Problem statement:
All the entries need to be duplicated exactly, with the pictures omitted.

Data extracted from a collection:
"""
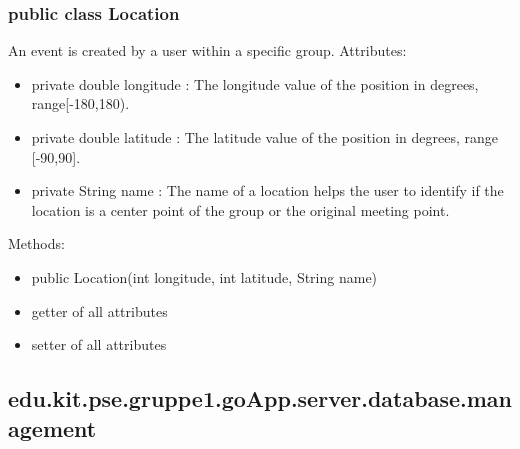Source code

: 	\subsubsection{public class Location}
	An event is created by a user within a specific group.
	\newline Attributes:
	\begin{itemize}
	\item private  double longitude : The longitude value of the position in degrees, range[-180,180). 
	\item private  double latitude : The latitude value of the position in degrees, range [-90,90].
	\item private String name : The name of a location helps the user to identify if the location is a center point of the group or the original meeting point.
	\end{itemize}
	Methods:
	\begin{itemize}
	\item public Location(int longitude, int latitude, String name)
	\item getter of all attributes
	\item setter of all attributes
	\end{itemize}


\hypertarget{database.management}{}
	\subsection{edu.kit.pse.gruppe1.goApp.server.database.management}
"""
Task solution:
Source code

: 	\subsubsection{public class Location}
	An event is created by a user within a specific group.
	\newline Attributes:
	\begin{itemize}
	\item private  double longitude : The longitude value of the position in degrees, range[-180,180). 
	\item private  double latitude : The latitude value of the position in degrees, range [-90,90].
	\item private String name : The name of a location helps the user to identify if the location is a center point of the group or the original meeting point.
	\end{itemize}
	Methods:
	\begin{itemize}
	\item public Location(int longitude, int latitude, String name)
	\item getter of all attributes
	\item setter of all attributes
	\end{itemize}


\hypertarget{database.management}{}
	\subsection{edu.kit.pse.gruppe1.goApp.server.database.management}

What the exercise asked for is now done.